Seems I saw something along these lines circulating on social media. Trick is, I never fill in that form when it’s being passed around, as it always feels like I’m just fine-tuning my consumer profile so the social media outfit can sell me out at a higher price, when I’m sure my least mouse-swipe and all my purchases &etc are already doing that anyway, and probably snapping pics of me along the way. Here to talk music, though, not my mounting paranoia.
So, a dozen songs so close to my heart that I’m not sure I could get along without them. I don’t know if they’re “12 to Know Me By,” quite—when we’re taping band posters up in our bedrooms at fourteen years old, we always want to present a different persona, yes? one a lot cooler than we actually are?—but they’re the mix tape always playing in my head, anyway. And, now that I’m looking at them, hmm . . . they may be the playlist for the thing I’m about to write.
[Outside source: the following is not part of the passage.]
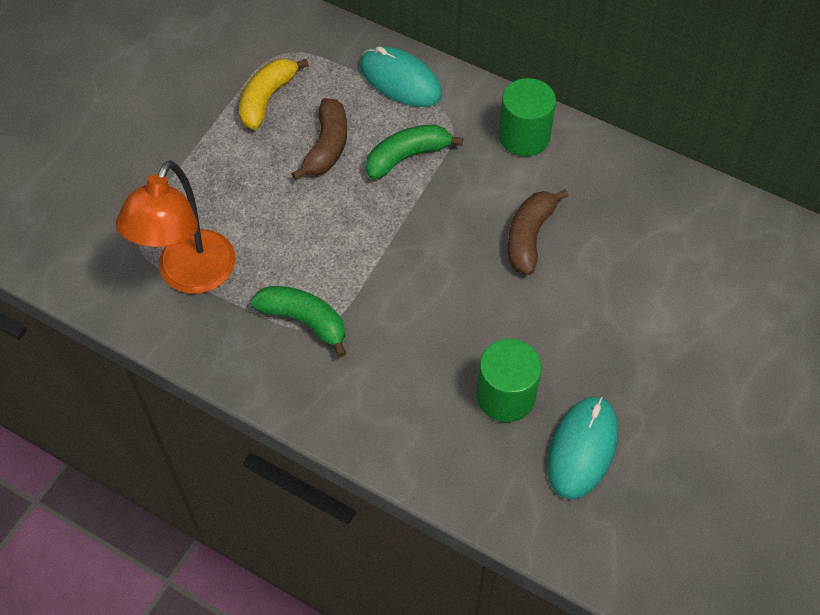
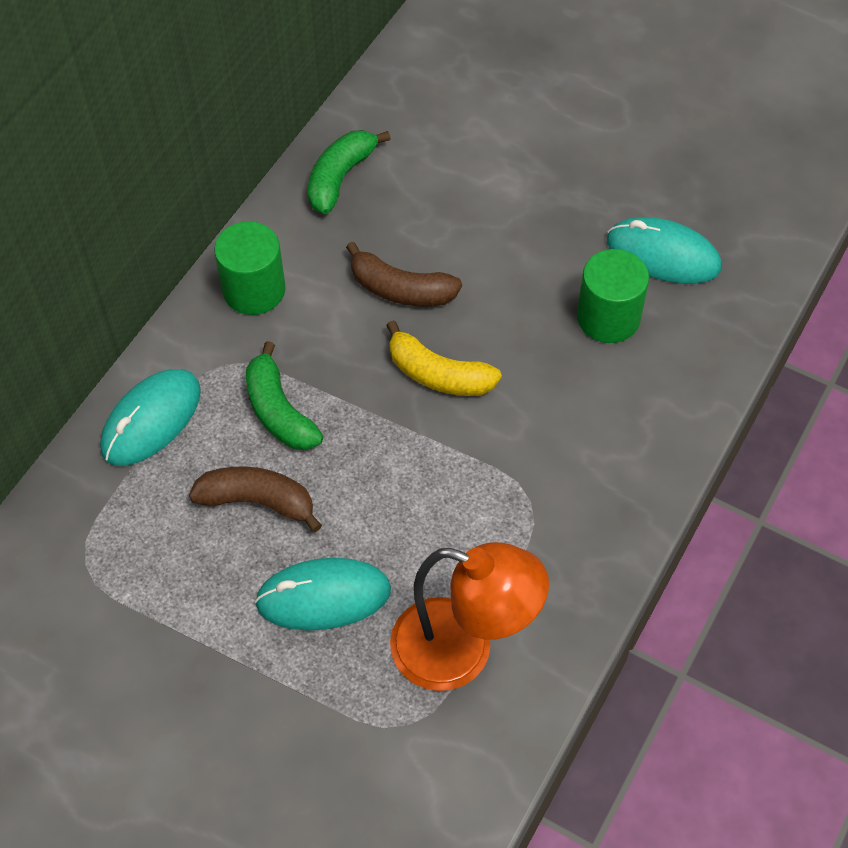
camera: 90 degrees left, 0 degrees up
yellow banana [239,58,309,130] -> yellow banana moved to [386,320,502,396]
green banana [250,286,346,358] -> green banana moved to [308,130,391,214]
none -> turquoise mouse [255,558,391,631]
Will see if I can find versions YouTube will let me embed. Will NOW, after half of them wouldn’t embed, embed the playlist I made over at YouTube, that’s kicking up the perfect cover image:
Rigged it into a Spotify playlist as well, so I can have it with me in more places. Don’t like the only version of “Slow Burn” I can dig up on there, but I like the fast start of “The River” better (I’m like David Spade—I always want the band to play it like it is on the album, man):
And, yeah, it’s weird having a cover on there. For me too. But, man, Reba’s version of “Fancy,” it’s got more heart, it’s always felt like to me. And, that T. Graham Brown—I’m not for absolute sure that’s originally his, either. But his is the version I’ve listened to ten thousand times. And my favorite part of “Young Turks”—surprise—is “Billy pierced his ears, drove [his] truck like a lunatic.” That’s a pitch-perfect snapshot of me at that age. And I kind of wonder if I ever really grew up. I still see everything by the glow from the dashboard, I mean.
Kind of—well, exactly—related to this: whenever people tell me they’re reading Bleed Into Me, it’s always kind of weird, since, in that first collection, I’m so stripped down, so naked. There’s zero hiding. That kid standing in the handicapped park deep in the morning, I mean, that’s me. Those kids cutting melons in half with a katana: me. Those brothers being led out into the pasture with a gun, man. Whenever people are reading that collection, I feel like they’re reading me, before I knew how to hide.
Now, I guess, here’s twelve songs that are just as weird for me to have people maybe listening to one after the other, with me at the center of them. Not always about hiding, though, I suppose. And, yeah some days, most days, I wish I didn’t know now what I didn’t know then. Who doesn’t, right? That’s the kernel at the middle of a lot of these, I bet. Or, it’s what I hear out of them, anyway.